CBN Cuts Interest Rate to 27% – Nigeria Economy News
“`html
Nigeria’s Central Bank Cuts Interest Rates for the First Time As 2020
The Monetary Policy Committee (MPC) of the Central Bank of Nigeria (CBN) has reduced the benchmark interest rate for the first time since the onset of the COVID-19 pandemic in 2020, signaling a potential shift away from its previously aggressive monetary policy. This decision reflects improving macroeconomic conditions and a cautious optimism regarding Nigeria’s economic trajectory.

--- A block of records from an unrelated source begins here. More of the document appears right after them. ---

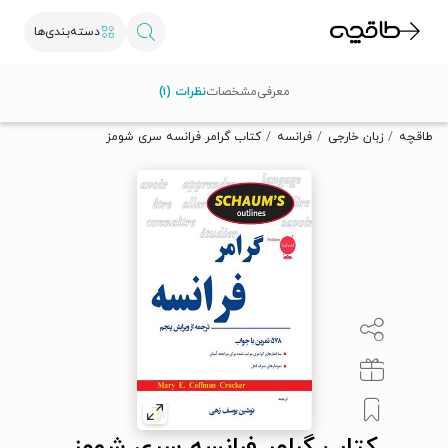
دسته‌بندی‌ها
با کد تخفیف OFF30 اولین کتاب الکترونیکی یا صوتی‌ات را با ۳۰٪
معرفی
مشخصات
نظرات (۱)
تخفیف از طاقچه دریافت کن.
طاقچه
زبان خارجی
فرانسه
کتاب گرامر فرانسه سری شومز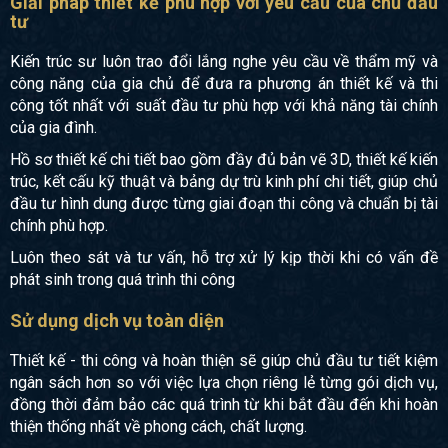
Giải pháp thiết kế phù hợp với yêu cầu của chủ đầu
tư
Kiến trúc sư luôn trao đổi lắng nghe yêu cầu về thẩm mỹ và
công năng của gia chủ để đưa ra phương án thiết kế và thi
công tốt nhất với suất đầu tư phù hợp với khả năng tài chính
của gia đình.
Hồ sơ thiết kế chi tiết bao gồm đầy đủ bản vẽ 3D, thiết kế kiến
trúc, kết cấu kỹ thuật và bảng dự trù kinh phí chi tiết, giúp chủ
đầu tư hình dung được từng giai đoạn thi công và chuẩn bị tài
chính phù hợp.
Luôn theo sát và tư vấn, hỗ trợ xử lý kịp thời khi có vấn đề
phát sinh trong quá trình thi công
Sử dụng dịch vụ toàn diện
Thiết kế - thi công và hoàn thiện sẽ giúp chủ đầu tư tiết kiệm
ngân sách hơn so với việc lựa chọn riêng lẻ từng gói dịch vụ,
đồng thời đảm bảo các quá trình từ khi bắt đầu đến khi hoàn
thiện thống nhất về phong cách, chất lượng.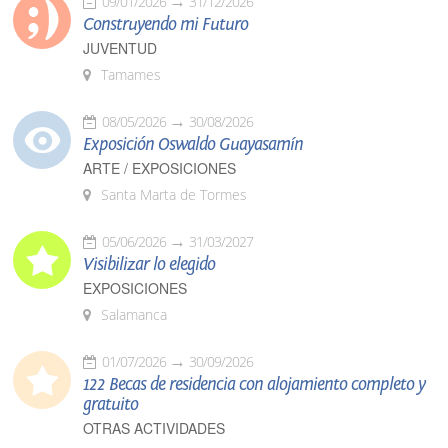
09/01/2026
31/12/2026
Construyendo mi Futuro
JUVENTUD
Tamames
08/05/2026
30/08/2026
Exposición Oswaldo Guayasamín
ARTE / EXPOSICIONES
Santa Marta de Tormes
05/06/2026
31/03/2027
Visibilizar lo elegido
EXPOSICIONES
Salamanca
01/07/2026
30/09/2026
122 Becas de residencia con alojamiento completo y
gratuito
OTRAS ACTIVIDADES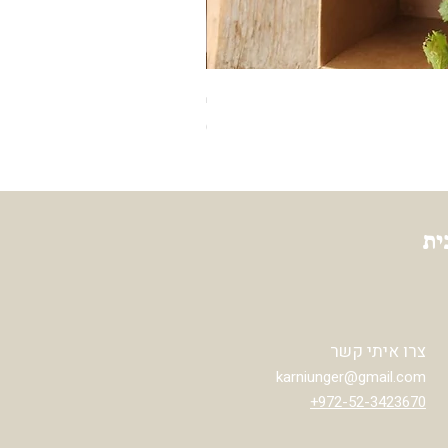
מארז - מפתח לבית
מחיר
ית
צרו איתי קשר
karniunger@gmail.com
972-52-3423670+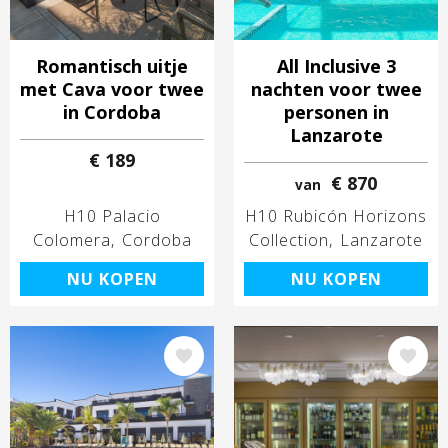
Romantisch uitje
All Inclusive 3
met Cava voor twee
nachten voor twee
in Cordoba
personen in
Lanzarote
€ 189
€ 870
van
H10 Palacio
H10 Rubicón Horizons
Colomera
Cordoba
Collection
Lanzarote
NU KOPEN
NU KOPEN
Afbeelding
Afbeelding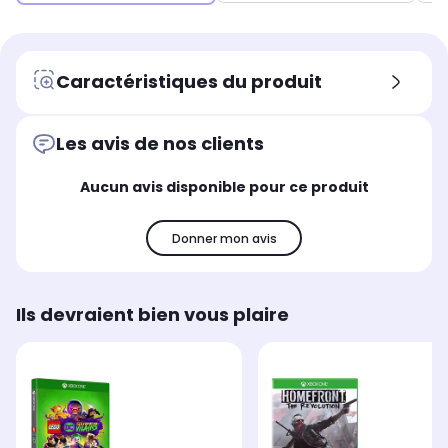
Caractéristiques du produit
Les avis de nos clients
Aucun avis disponible pour ce produit
Donner mon avis
Ils devraient bien vous plaire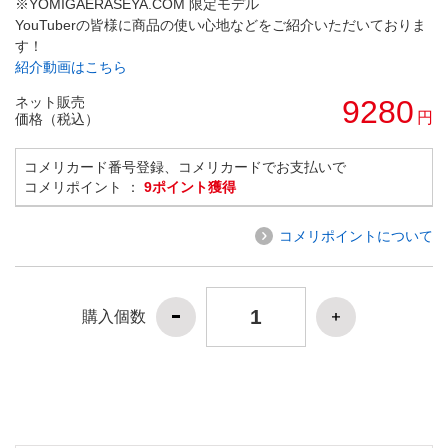
※YOMIGAERASEYA.COM 限定モデル
YouTuberの皆様に商品の使い心地などをご紹介いただいておりま
す！
紹介動画はこちら
ネット販売
9280
円
価格（税込）
コメリカード番号登録、コメリカードでお支払いで
コメリポイント ：
9ポイント獲得
コメリポイントについて
購入個数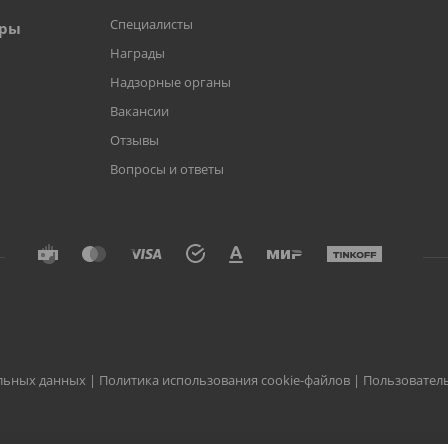
Специалисты
оры
Награды
Надзорные органы
Вакансии
Отзывы
Вопросы и ответы
альных данных
|
Политика использования cookie-файлов
|
Пользовател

Key policy Changes Announced in September 2025
At its September 2025 meeting, the MPC reduced the Monetary Policy Rate (MPR) to 27% from 27.5%. Alongside this, the Cash Reserve Ratio (CRR) for deposit money banks was adjusted downwards to 45% from 50%, freeing up more funds for lending. The asymmetric corridor around the MPR was also narrowed to +250/-250 basis points. Though, the Liquidity Ratio remained unchanged at 30%, and the CRR for merchant banks stayed at 16%
| Policy Rate | Previous Rate | New Rate |
|---|---|---|
| Monetary Policy rate (MPR) | 27.5% | 27% |
| Cash Reserve Ratio (CRR) – Deposit Money Banks | 50% | 45% |
| asymmetric Corridor | +300/-300 basis points | +250/-250 basis points |
| Liquidity Ratio | 30% | 30% |
| CRR – Merchant Banks | 16% | 16% |
Macroeconomic Factors Driving the Decision
Analysts characterize the rate cut as a “modest but symbolic step” driven by improving macroeconomic indicators. Nigeria has experienced a sustained decrease in inflation,reaching 20.1% in August 2025, marking the fifth consecutive month of decline, according to data from the National Bureau of Statistics. The Nigerian Naira has also strengthened, appreciating by 2.8% against the US dollar since July 2025, trading at N1,488.26/$1.00 as of September 2025.
Furthermore, oil production increased to 1.68 million barrels per day (bpd) in the second quarter of 2025, up from 1.62 million bpd in the first quarter, as reported by the Nigerian Petroleum Corporation. This increase in production, coupled with a strengthening global oil market, contributed to a GDP growth rate of 4.2% year-on-year in the second quarter of 2025.